Önceki yazıda zeytinyağında acılık ve yakıcılık meselesini derinleştirme sözü vermiştim. Biraz geç olsa da sözümü tuyorum…
Zeytinyağında acılık ve yakıcılığın kaçınılmaz olduğu artık geniş kitlelerce anlaşılmış durumda. Fenol, polifenol, asitlik… Çoğu zeytinyağıseverin bu kavramlar hakkında bir fikri var. Fenol ve polifenol aynı şey, biri diğerinin çoğulu. Zeytinyağını sağlıklı kılan pek çok değeri barındıran, acılık ve yakıcılık duygusunu veren molekül ailesinin genel adı. Buraya kadar dikkatli zeytinyağısever konuya hakim. Peki fenol değerlerinin yüksek olması, yüksek acılık ve yakıcılık bir zeytinyağını kaliteli kılar mı?

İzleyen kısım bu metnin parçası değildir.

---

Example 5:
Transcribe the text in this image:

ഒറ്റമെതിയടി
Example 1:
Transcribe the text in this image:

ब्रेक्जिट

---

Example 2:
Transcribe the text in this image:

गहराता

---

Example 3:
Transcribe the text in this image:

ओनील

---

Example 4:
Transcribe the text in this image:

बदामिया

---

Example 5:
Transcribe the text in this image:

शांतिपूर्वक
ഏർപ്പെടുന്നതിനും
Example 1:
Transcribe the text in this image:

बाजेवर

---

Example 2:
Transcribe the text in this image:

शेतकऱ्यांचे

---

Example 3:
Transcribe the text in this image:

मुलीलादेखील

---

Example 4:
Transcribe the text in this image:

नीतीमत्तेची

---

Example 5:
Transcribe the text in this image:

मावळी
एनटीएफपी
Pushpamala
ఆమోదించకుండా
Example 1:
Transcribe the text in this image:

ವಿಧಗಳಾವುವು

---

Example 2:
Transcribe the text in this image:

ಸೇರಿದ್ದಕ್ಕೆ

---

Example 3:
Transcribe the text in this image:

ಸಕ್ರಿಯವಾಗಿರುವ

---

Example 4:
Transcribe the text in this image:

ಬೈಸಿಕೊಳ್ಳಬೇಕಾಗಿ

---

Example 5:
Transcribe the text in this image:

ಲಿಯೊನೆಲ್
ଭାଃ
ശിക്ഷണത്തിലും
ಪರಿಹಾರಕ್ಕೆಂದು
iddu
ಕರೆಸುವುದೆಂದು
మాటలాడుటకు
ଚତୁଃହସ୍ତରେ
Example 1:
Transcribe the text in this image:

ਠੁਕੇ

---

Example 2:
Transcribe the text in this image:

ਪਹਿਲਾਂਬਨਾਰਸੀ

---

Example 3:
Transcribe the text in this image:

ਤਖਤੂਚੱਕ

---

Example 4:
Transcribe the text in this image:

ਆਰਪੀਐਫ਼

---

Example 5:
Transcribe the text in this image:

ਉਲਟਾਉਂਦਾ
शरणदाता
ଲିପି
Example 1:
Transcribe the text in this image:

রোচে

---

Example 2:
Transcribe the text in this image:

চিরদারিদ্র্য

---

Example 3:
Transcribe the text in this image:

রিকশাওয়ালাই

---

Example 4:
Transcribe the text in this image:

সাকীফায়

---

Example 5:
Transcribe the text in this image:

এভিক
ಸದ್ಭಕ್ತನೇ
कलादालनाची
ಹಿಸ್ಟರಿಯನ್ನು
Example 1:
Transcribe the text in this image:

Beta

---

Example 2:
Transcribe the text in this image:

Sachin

Yüzümde sadist bir gülümsemeyle cevabım net bir ‘Hayır!‘
Fenoller zeytinin çeşidi, hasat zamanı, sıkım şekline göre değişiklik gösterir demiştik. Memecik zeytini doğası gereği bir Ayvalık’tan daha güçlü fenolik potansiyeline sahiptir. Yine de bolca sulanmış, kilo başı değerini artırmak için hasata birkaç gün kalana kadar su verilmiş bir memecik, yağ olmak adına düzgün yetiştirilmiş ve kalitesini geliştirmesi için yeterince strese maruz kalmış bir Ayvalık’tan daha az fenole sahip olabilir.
Aynı şekilde yanlış sıkılmış bir zeytin ağaçtan çeyizinde getirdiği değerleri sıkım yolunda kaybedebilir. Dahası da var…

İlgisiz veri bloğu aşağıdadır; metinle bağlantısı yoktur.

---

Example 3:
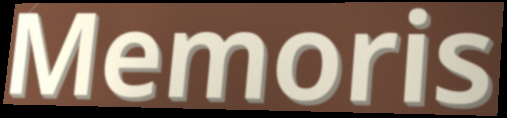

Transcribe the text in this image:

Memoris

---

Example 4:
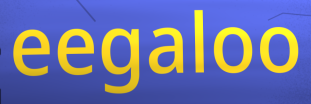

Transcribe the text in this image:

eegaloo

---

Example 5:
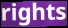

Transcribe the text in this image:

rights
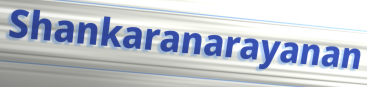
Shankaranarayanan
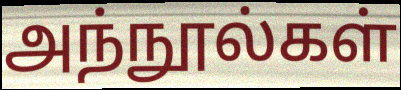
அந்நூல்கள்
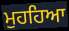
ਮੁਹਹਿਆ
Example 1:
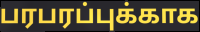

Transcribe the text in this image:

பரபரப்புக்காக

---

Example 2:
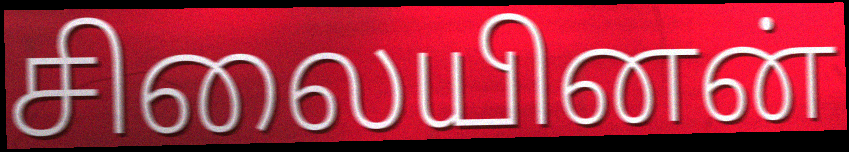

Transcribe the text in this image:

சிலையினன்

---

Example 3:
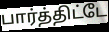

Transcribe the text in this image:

பார்த்திட்டே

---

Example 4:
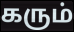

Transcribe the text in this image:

கரும்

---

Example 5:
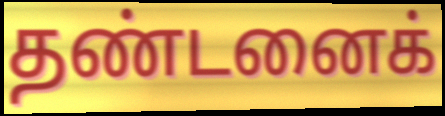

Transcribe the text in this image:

தண்டனைக்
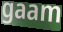
gaam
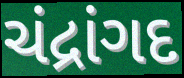
ચંદ્રાંગદ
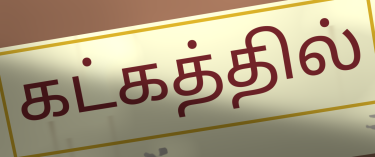
கட்கத்தில்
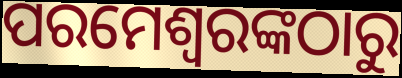
ପରମେଶ୍ଵରଙ୍କଠାରୁ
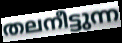
തലനീട്ടുന്ന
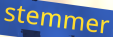
stemmer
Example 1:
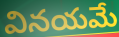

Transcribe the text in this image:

వినయమే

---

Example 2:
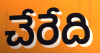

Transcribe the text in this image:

చేరేది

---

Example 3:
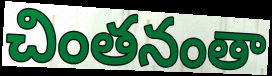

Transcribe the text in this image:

చింతనంతా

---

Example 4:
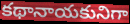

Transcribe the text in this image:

కథానాయకునిగా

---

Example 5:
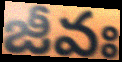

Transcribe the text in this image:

జీవః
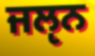
ਜਲੵਨ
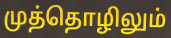
முத்தொழிலும்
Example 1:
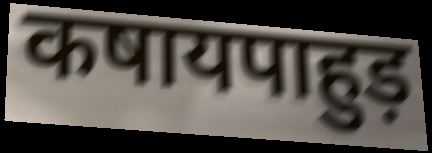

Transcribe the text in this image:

कषायपाहुड़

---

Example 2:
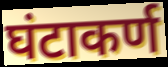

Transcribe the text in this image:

घंटाकर्ण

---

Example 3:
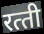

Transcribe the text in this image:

रत्‍ती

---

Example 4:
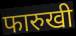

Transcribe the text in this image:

फारुखी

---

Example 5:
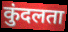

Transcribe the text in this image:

कुंदलता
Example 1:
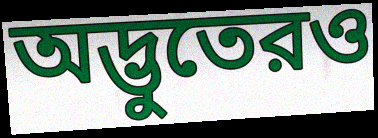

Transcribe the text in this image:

অদ্ভুতেরও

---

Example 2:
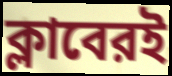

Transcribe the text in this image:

ক্লাবেরই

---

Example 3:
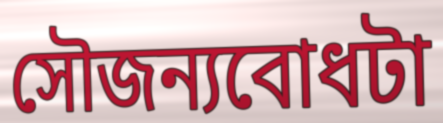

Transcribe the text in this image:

সৌজন্যবোধটা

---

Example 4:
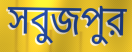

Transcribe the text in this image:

সবুজপুর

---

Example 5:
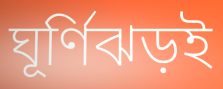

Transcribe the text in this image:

ঘূর্ণিঝড়ই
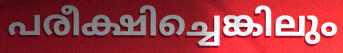
പരീക്ഷിച്ചെങ്കിലും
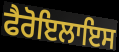
ਫੈਰੋਇਲਾਇਸ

Fenoller suda ve yağda eriyen iki gruba ayrılır. Vücudumuza alınır alınmaz işe yarayan fenoller yağda eriyenler ailesinden. Suda eriyenler vücuda geldiği gibi gider. Zeytinyağını da diğer fenol içeren bitkilerin sahip olduğu değerlerden farklı kılan budur.

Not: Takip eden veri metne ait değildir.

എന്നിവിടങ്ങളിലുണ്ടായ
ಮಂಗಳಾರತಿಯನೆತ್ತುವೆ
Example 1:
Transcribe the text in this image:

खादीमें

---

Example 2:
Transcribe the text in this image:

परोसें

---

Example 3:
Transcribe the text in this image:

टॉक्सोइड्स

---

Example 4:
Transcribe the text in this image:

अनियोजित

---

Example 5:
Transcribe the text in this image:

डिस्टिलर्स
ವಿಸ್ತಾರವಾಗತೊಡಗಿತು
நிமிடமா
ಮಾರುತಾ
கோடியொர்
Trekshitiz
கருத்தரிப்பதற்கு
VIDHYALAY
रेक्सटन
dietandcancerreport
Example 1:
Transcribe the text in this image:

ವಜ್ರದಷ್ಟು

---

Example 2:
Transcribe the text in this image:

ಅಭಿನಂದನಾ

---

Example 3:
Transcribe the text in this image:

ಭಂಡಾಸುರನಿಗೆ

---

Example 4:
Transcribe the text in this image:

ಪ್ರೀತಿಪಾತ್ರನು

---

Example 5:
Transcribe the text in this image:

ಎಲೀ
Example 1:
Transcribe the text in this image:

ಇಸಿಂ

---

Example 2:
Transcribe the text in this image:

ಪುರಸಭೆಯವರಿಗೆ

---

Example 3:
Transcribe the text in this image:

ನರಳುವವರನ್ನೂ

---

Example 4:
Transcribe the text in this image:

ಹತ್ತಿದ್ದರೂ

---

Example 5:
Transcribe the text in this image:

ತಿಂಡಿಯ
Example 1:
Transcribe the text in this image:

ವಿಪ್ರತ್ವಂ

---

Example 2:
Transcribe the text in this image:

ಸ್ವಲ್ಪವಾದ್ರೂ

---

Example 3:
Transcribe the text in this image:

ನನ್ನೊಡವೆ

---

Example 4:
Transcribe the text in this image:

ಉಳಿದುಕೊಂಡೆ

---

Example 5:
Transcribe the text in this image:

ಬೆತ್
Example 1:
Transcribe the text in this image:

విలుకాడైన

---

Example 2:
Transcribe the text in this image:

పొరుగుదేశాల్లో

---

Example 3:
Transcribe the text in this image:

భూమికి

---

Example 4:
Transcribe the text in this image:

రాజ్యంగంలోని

Zeytin, yağa dönüşürken kırılma esnasında gerçekleşen büyülü bir kimyasal reaksiyon suda eriyen fenolleri yağda eriyenlere dönüştürür. İşte burası önemli. Elinizde filtre edilmemiş, fenol değerinin 700’lerde olduğu iddia edilen bir yağ var. Filtre edilmemiş zeytinyağı içinde bolca su molekülü olduğu ve bu suyun da içinde erimiş yani vücudumuza alındığı gibi atılacak fenoller olduğu göz önüne alındığında, elimizde gerçekten bu fenol değerine sahip bir yağ olduğunu söyleyebilir miyiz? Ya da söylesek bile ne anlamı olur? Tabii ki hayır.